═══ Text passage

Lung Cancer Clinical Trial

Study to Evaluate the Efficacy and Safety of Nintedanib (BIBF 1120) + Prednisone Taper in Patients With Radiation Pneumonitis

Summary

The purpose of this study is to find out what effects, good and/or bad, the drug nintedanib in combination with steroids, has on the lungs. Furthermore, such treatments' side effects will be studied together with quality of life. In addition, the investigators would like to determine whether they can find markers in the blood which predict worsening lung injury.

View Eligibility Criteria

Eligibility Criteria

Inclusion Criteria:

Histologically/cytologically proven primary thoracic or breast malignancy, lymphoma or lung metastases (which are not required to be biopsy-proven) treated with definitive intent at MSK
Prior treatment with thoracic radiotherapy completed >4 weeks and ≤ 9 months prior to enrollment
Radiographic evidence of radiation pneumonitis on a CT scan of the chest with or without contrast
Newly diagnosed clinical grade 2 or higher radiation pneumonitis according to CTCAE version 4.0 criteria
Age≥18 years
KPS > 70%
Reduction of any acute toxicity from radiation treatment to grade 1
Written informed consent signed prior to entry into the study

Exclusion Criteria:

Current oral steroid use > 4 weeks prior to registration
Ongoing treatment with radiotherapy to thorax, cytotoxic or biological therapies for this malignancy, except the following therapies which are permitted: Pembrolizumab, Nivolumab, Afatinib and all hormonal therapies.

══════
═══ Information supplied

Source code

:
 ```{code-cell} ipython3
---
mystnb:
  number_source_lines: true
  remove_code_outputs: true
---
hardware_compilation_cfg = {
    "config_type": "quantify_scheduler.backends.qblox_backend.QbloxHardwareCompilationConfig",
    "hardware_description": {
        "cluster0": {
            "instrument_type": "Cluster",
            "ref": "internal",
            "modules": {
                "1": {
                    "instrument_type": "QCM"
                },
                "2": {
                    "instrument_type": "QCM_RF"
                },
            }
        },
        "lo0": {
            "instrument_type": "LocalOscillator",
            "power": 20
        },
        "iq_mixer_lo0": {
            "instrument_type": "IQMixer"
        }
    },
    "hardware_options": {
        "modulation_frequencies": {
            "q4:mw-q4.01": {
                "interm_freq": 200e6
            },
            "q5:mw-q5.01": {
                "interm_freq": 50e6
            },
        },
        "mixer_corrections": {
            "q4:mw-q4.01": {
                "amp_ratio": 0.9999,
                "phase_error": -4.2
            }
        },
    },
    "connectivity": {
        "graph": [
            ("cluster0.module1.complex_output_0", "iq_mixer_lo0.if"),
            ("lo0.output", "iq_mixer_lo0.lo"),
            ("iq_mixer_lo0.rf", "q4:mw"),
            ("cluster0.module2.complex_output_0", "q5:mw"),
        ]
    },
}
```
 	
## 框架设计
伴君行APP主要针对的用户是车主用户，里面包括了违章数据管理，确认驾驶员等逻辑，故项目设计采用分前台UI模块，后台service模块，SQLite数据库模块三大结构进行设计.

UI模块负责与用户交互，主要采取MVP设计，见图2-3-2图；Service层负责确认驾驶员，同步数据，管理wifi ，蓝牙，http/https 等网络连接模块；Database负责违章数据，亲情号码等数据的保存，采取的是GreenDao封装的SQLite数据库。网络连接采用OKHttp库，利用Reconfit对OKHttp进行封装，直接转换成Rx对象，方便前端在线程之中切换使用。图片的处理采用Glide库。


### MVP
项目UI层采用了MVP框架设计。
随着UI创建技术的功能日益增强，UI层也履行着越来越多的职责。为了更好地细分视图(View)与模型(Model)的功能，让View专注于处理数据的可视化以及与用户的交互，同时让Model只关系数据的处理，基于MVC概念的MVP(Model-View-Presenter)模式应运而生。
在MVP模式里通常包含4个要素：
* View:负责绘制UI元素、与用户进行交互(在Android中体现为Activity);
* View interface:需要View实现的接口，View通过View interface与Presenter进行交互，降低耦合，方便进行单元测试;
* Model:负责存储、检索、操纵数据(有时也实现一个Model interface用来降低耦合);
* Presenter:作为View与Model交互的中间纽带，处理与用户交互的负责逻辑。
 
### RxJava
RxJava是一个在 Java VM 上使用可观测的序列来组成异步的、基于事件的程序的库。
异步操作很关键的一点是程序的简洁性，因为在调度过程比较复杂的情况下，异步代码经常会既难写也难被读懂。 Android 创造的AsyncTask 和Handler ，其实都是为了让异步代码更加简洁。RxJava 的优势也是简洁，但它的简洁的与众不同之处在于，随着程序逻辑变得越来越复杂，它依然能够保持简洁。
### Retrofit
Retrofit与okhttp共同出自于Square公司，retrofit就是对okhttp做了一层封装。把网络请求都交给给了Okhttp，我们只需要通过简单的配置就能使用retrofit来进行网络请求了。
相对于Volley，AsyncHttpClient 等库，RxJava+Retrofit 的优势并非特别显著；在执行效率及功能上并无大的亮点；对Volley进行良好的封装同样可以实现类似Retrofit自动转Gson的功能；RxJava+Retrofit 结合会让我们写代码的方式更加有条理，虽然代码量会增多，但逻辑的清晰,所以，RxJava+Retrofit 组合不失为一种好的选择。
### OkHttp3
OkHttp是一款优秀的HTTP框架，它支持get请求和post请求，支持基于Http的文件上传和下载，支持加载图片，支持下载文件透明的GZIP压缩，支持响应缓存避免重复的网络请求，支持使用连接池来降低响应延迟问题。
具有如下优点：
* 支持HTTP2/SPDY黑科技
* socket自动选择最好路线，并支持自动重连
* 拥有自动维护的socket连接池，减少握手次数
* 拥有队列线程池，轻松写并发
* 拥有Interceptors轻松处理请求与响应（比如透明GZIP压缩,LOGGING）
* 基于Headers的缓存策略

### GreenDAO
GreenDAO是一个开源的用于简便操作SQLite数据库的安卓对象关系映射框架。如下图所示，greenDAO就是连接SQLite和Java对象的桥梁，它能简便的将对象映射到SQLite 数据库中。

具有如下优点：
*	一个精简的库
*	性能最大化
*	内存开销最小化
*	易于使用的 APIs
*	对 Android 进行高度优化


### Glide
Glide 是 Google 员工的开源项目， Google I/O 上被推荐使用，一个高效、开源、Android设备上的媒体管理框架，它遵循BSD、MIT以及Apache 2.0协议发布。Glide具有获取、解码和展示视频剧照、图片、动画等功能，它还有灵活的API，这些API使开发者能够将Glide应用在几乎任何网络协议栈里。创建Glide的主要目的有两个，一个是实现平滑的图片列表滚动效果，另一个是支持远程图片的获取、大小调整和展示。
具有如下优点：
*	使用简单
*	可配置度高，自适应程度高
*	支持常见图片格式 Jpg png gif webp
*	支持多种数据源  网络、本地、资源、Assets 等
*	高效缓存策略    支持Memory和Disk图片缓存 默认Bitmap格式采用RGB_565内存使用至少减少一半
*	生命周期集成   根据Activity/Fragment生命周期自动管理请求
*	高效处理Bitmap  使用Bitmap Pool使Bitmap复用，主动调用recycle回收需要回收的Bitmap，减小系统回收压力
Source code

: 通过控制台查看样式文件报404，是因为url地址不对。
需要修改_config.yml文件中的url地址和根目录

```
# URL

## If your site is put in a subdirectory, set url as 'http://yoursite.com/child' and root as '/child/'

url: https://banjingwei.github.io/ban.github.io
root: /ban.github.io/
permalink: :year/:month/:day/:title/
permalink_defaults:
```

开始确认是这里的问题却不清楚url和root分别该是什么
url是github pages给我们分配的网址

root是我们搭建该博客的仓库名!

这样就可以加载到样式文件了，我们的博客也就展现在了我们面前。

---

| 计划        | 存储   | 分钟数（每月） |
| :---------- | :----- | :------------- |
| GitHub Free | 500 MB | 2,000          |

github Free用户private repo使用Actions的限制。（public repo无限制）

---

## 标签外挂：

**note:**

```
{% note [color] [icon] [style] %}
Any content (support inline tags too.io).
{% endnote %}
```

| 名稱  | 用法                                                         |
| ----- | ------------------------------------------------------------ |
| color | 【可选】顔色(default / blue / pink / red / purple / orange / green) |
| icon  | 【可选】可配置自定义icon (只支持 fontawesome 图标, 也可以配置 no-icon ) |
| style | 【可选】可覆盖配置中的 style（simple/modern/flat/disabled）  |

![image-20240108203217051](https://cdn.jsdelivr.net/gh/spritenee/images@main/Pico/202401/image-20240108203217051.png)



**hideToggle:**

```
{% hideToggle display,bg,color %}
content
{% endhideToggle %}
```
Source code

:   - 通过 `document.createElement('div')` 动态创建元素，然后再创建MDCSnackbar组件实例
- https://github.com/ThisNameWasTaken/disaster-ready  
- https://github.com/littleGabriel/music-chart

══════

- Work item A -
Transcribe the stretch of the nintedanib trial listing from "Study to Evaluate" through "worsening lung injury.".
- Work item B -
In the nintedanib trial listing, which therapies remain permitted despite the exclusion for ongoing treatment of the malignancy?
- Work item C -
Continue the nintedanib trial listing after its last sentence.
The material above is separate from the nintedanib trial listing and has no connection to it.

- Expected answer A -
Study to Evaluate the Efficacy and Safety of Nintedanib (BIBF 1120) + Prednisone Taper in Patients With Radiation Pneumonitis

Summary

The purpose of this study is to find out what effects, good and/or bad, the drug nintedanib in combination with steroids, has on the lungs. Furthermore, such treatments' side effects will be studied together with quality of life. In addition, the investigators would like to determine whether they can find markers in the blood which predict worsening lung injury.

- Expected answer B -
Pembrolizumab, Nivolumab, Afatinib and all hormonal therapies.

- Expected answer C -
Mean esophageal radiation dose >45 Gy
Diagnosis of diffuse radiation pneumonitis
Untreated or symptomatic brain metastases or leptomeningeal disease
Liver metastases
Other active malignancies requiring oncologic treatment (Note: non-melanoma skin cancer, superficial bladder cancer etc. are eligible)
Radiographic evidence of cavitary or necrotic tumor and local invasion of major blood vessels
Active chronic Hepatitis C and/or B infection
Gastrointestinal disorders that would interfere with drug absorption
AST > 1.5 x ULN, ALT>1.5 x ULN and Bilirubin > 1.5 x ULN
≥ Grade 2 proteinuria, creatinine >1.5x ULN or GFR <45 mlmin
Other investigational therapy received within 8 weeks prior to screening visit
Pregnant women or women who are breast feeding or of child bearing potential not using a highly effective method of birth control for at least one month prior to enrollment1
Sexually active males not committing to birth control during the course of the study (except if their partner is not of childbearing potential)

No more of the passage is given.